In deze zaak, behandeld door het Gerecht in Eerste Aanleg van Aruba, is op 14 mei 2019 een beschikking gegeven met betrekking tot de opheffing van de curatele van een belanghebbende. De verzoekster, die als curatrice was benoemd na de ondercuratelestelling van de belanghebbende in 2012, heeft op 6 februari 2019 een verzoekschrift ingediend tot opheffing van de curatele. Tijdens de mondelinge behandeling op 2 april 2019 was de verzoekster aanwezig, bijgestaan door haar advocaat, mr. drs. P.G. Dowers-Alders, en de belanghebbende was ook in persoon aanwezig.
De feiten van de zaak tonen aan dat de ondercuratelestelling van de belanghebbende in 2012 was uitgesproken vanwege haar onvermogen om haar belangen te behartigen na het overlijden van haar vader. De verzoekster heeft nu aangevoerd dat de omstandigheden die tot de curatele hebben geleid niet meer aanwezig zijn. Dit is bevestigd door verklaringen van de belanghebbende en een psychiater, die hebben aangegeven dat de curanda in staat is haar wil te bepalen zonder ondercuratelestelling.

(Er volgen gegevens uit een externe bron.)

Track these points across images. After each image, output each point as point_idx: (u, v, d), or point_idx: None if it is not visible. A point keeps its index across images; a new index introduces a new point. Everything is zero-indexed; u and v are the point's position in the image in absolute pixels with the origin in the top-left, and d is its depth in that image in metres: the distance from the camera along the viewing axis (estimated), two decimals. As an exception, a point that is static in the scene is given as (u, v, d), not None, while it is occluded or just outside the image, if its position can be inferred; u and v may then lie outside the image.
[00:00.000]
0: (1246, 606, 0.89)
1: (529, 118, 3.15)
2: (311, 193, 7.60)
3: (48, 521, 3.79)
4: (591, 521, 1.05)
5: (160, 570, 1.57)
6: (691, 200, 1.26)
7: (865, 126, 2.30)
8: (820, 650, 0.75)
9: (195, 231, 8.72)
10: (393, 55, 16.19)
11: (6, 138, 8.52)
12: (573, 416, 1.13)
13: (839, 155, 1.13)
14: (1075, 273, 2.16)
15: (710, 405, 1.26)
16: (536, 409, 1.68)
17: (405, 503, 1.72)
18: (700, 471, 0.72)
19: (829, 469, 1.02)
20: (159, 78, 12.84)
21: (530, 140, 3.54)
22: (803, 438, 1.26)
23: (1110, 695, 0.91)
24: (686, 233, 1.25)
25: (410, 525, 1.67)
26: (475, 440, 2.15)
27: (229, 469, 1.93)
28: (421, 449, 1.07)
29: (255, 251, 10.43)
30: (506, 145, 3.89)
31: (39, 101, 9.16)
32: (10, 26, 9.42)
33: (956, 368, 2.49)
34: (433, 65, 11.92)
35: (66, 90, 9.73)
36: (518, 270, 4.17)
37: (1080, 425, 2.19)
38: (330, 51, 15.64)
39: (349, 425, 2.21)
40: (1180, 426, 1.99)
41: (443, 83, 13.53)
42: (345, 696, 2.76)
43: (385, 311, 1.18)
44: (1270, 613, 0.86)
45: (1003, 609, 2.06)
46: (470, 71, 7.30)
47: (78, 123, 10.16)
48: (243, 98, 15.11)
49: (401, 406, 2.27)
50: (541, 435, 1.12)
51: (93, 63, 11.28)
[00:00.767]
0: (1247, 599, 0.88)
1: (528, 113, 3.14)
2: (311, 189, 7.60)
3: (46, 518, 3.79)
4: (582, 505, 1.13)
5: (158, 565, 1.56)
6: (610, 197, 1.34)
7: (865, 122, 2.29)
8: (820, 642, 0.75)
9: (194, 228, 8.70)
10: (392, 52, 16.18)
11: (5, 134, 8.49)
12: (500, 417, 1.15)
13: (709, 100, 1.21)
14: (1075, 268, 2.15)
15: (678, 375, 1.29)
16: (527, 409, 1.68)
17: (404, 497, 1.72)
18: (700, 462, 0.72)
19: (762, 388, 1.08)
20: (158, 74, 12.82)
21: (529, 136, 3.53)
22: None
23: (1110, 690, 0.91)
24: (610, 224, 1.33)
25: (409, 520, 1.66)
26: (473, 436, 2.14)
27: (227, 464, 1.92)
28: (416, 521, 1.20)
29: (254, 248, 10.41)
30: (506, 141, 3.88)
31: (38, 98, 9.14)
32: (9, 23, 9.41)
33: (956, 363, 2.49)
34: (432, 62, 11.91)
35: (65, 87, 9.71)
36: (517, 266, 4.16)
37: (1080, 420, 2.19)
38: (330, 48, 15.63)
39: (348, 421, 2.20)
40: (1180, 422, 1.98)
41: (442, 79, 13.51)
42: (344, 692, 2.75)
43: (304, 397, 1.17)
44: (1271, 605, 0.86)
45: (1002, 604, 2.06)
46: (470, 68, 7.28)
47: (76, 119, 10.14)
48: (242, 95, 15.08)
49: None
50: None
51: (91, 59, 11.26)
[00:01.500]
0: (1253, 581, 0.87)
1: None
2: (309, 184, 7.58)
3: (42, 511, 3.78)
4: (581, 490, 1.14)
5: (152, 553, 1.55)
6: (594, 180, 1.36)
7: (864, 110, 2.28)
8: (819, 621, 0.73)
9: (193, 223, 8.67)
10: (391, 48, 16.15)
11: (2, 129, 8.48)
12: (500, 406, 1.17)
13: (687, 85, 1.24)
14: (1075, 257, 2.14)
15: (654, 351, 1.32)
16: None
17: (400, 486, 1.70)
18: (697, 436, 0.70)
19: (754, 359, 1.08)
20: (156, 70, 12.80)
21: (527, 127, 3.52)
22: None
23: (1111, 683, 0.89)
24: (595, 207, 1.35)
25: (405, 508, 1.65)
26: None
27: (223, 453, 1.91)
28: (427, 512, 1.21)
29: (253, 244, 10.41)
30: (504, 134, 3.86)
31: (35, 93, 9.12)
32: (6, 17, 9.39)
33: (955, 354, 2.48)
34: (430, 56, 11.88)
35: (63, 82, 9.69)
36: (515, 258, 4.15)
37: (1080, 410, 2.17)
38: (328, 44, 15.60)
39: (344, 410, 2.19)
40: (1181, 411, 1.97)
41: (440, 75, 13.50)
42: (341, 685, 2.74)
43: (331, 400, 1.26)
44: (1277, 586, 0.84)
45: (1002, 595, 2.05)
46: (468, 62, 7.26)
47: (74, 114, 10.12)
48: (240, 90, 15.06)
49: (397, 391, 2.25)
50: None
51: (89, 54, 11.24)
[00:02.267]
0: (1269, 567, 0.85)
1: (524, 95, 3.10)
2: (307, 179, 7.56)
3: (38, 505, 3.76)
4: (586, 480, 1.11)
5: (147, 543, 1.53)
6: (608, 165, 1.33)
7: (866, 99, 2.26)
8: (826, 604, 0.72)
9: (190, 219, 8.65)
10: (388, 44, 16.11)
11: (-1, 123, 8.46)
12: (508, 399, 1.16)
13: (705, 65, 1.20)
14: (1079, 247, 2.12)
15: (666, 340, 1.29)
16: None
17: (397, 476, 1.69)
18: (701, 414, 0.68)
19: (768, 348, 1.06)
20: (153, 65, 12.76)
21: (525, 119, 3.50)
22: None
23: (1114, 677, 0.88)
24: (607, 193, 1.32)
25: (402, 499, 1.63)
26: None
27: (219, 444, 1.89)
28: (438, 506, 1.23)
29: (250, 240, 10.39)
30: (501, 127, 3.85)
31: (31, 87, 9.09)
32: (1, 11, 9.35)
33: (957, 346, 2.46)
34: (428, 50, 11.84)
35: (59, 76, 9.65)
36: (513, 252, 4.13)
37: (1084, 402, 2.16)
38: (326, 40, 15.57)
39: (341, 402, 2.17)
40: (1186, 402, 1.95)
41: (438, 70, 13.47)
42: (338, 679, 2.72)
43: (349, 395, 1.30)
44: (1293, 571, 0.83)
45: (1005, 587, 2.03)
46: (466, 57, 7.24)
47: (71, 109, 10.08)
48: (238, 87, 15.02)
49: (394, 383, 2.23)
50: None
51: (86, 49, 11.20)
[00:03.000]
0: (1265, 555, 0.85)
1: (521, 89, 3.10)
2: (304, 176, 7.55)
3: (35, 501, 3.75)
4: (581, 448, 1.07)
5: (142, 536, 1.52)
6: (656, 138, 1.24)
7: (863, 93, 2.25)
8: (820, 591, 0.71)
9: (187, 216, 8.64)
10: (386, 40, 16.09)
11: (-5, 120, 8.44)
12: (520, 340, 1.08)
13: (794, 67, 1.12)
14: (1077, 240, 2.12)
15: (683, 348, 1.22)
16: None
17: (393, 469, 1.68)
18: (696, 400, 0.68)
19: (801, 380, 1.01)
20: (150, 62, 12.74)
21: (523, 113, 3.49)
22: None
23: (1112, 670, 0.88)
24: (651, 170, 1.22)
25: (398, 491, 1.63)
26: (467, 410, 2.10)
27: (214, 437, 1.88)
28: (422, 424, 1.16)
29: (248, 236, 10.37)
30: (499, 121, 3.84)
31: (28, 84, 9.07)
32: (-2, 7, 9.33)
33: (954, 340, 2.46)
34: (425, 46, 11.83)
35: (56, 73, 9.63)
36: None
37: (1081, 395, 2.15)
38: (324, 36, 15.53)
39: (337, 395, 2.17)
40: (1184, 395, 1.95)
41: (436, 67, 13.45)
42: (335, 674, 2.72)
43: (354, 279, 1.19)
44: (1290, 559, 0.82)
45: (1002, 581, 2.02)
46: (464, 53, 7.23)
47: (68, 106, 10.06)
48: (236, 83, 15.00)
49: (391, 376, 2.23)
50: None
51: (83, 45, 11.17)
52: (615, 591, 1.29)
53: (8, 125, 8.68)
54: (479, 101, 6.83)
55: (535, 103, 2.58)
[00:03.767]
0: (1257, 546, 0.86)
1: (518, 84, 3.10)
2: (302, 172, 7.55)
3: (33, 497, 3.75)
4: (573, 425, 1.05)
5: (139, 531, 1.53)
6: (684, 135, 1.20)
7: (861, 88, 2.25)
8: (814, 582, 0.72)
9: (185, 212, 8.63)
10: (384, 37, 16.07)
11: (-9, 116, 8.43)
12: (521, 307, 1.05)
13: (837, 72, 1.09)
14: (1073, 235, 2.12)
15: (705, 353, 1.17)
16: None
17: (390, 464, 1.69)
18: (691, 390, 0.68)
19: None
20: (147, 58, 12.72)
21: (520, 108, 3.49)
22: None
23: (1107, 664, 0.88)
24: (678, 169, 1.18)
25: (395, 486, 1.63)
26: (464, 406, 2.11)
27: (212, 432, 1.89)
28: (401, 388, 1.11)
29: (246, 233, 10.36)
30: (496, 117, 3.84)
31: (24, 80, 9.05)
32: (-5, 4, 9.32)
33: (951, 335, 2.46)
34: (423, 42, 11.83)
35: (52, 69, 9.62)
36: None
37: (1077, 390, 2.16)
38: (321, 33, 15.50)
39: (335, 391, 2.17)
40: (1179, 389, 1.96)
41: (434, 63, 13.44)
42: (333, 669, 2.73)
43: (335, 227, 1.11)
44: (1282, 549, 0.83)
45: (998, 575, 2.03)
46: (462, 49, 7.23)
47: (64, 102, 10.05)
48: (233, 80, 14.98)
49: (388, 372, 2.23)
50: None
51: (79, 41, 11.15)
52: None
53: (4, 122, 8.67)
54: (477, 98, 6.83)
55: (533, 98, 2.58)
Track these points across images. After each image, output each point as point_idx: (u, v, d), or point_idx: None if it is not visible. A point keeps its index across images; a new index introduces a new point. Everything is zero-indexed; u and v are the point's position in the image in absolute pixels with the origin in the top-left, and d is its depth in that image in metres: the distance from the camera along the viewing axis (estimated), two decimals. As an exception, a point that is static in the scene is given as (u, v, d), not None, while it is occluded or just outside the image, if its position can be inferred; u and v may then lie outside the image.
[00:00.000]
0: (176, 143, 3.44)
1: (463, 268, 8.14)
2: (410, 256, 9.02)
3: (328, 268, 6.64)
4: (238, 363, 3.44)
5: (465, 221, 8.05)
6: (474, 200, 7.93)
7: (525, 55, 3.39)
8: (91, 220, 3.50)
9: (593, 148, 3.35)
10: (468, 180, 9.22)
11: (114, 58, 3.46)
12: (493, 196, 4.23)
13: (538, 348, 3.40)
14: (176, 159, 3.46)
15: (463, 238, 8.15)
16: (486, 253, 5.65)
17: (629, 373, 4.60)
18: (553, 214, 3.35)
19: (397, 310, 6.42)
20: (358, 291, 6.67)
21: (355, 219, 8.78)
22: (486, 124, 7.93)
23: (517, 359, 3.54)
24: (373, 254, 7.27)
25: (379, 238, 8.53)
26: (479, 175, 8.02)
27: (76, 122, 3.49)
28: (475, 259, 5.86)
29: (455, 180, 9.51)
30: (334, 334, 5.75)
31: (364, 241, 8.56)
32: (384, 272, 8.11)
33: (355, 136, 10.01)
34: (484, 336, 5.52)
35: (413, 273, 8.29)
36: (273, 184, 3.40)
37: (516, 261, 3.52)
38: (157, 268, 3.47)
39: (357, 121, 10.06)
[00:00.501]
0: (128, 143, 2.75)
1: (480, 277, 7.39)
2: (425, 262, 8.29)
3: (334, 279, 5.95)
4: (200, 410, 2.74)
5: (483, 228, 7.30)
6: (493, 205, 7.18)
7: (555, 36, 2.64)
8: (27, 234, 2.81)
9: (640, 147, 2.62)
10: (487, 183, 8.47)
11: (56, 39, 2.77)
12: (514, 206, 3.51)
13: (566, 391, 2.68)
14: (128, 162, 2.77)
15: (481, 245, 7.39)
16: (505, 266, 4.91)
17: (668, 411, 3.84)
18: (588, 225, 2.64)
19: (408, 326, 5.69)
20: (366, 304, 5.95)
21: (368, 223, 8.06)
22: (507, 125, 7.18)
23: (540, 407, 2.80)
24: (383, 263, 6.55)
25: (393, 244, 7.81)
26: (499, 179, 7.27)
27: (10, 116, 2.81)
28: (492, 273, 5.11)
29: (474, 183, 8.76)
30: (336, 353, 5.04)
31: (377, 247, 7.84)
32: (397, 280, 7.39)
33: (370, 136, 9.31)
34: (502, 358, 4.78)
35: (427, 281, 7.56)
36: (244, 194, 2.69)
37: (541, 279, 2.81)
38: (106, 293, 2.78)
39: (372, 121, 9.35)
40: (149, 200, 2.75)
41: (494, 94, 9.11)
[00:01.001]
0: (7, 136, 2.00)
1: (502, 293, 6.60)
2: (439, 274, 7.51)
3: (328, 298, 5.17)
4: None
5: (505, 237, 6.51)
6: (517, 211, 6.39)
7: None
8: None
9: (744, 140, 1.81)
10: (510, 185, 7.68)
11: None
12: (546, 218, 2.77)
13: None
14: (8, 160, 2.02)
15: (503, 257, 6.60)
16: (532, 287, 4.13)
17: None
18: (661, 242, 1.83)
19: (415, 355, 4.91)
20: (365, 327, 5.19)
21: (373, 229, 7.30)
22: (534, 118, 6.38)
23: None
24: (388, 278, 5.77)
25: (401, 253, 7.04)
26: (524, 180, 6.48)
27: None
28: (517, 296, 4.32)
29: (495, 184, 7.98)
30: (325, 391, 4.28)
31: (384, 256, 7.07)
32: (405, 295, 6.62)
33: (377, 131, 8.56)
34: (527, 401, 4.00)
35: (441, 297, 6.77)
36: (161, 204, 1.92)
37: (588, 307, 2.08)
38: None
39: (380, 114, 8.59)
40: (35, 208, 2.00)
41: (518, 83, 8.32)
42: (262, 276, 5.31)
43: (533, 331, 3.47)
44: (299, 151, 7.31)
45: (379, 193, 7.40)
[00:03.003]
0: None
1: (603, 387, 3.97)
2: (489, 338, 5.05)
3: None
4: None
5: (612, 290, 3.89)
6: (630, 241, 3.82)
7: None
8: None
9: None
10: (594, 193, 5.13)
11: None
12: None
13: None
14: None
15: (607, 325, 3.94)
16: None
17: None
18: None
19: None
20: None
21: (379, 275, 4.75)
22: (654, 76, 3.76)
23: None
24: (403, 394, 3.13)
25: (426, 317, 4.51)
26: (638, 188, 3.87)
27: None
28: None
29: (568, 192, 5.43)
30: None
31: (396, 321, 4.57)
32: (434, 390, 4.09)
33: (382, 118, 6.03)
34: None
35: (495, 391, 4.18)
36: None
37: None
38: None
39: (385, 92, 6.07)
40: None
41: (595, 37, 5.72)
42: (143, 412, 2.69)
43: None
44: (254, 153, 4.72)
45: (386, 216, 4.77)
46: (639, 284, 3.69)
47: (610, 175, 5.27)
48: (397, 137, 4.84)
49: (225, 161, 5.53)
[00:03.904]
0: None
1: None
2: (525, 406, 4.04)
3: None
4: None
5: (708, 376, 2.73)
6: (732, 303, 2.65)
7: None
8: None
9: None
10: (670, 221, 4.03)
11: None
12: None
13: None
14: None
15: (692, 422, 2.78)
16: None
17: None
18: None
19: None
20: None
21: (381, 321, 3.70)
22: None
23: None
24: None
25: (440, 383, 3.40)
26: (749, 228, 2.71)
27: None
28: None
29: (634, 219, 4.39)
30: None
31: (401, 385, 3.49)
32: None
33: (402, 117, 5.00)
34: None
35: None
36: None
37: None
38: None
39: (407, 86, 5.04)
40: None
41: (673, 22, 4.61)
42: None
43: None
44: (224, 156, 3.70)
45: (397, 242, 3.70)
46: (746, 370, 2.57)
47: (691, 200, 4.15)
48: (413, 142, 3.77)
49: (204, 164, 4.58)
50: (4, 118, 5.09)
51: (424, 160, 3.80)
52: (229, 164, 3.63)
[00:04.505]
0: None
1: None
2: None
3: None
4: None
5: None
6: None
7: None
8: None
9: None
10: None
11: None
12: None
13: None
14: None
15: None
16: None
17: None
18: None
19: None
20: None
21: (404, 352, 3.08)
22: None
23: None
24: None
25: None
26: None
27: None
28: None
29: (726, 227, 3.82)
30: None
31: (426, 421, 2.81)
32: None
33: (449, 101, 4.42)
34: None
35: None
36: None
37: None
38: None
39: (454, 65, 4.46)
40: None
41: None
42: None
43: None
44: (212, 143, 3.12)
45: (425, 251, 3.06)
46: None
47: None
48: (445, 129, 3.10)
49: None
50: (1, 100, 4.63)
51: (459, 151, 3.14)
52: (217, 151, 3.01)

Het gerecht heeft op basis van artikel 1:389 van het Burgerlijk Wetboek geoordeeld dat het verzoek tot opheffing van de curatele toewijsbaar is. Tevens is aan de verzoekster toestemming verleend om kosteloos te procederen, gezien het overgelegde bewijs van onvermogen. De beschikking bepaalt dat de uitspraak binnen 10 dagen na tenuitvoerlegging in de Landscourant van Aruba en in de dagbladen “DIARIO” en “BON DIA ARUBA” moet worden geplaatst.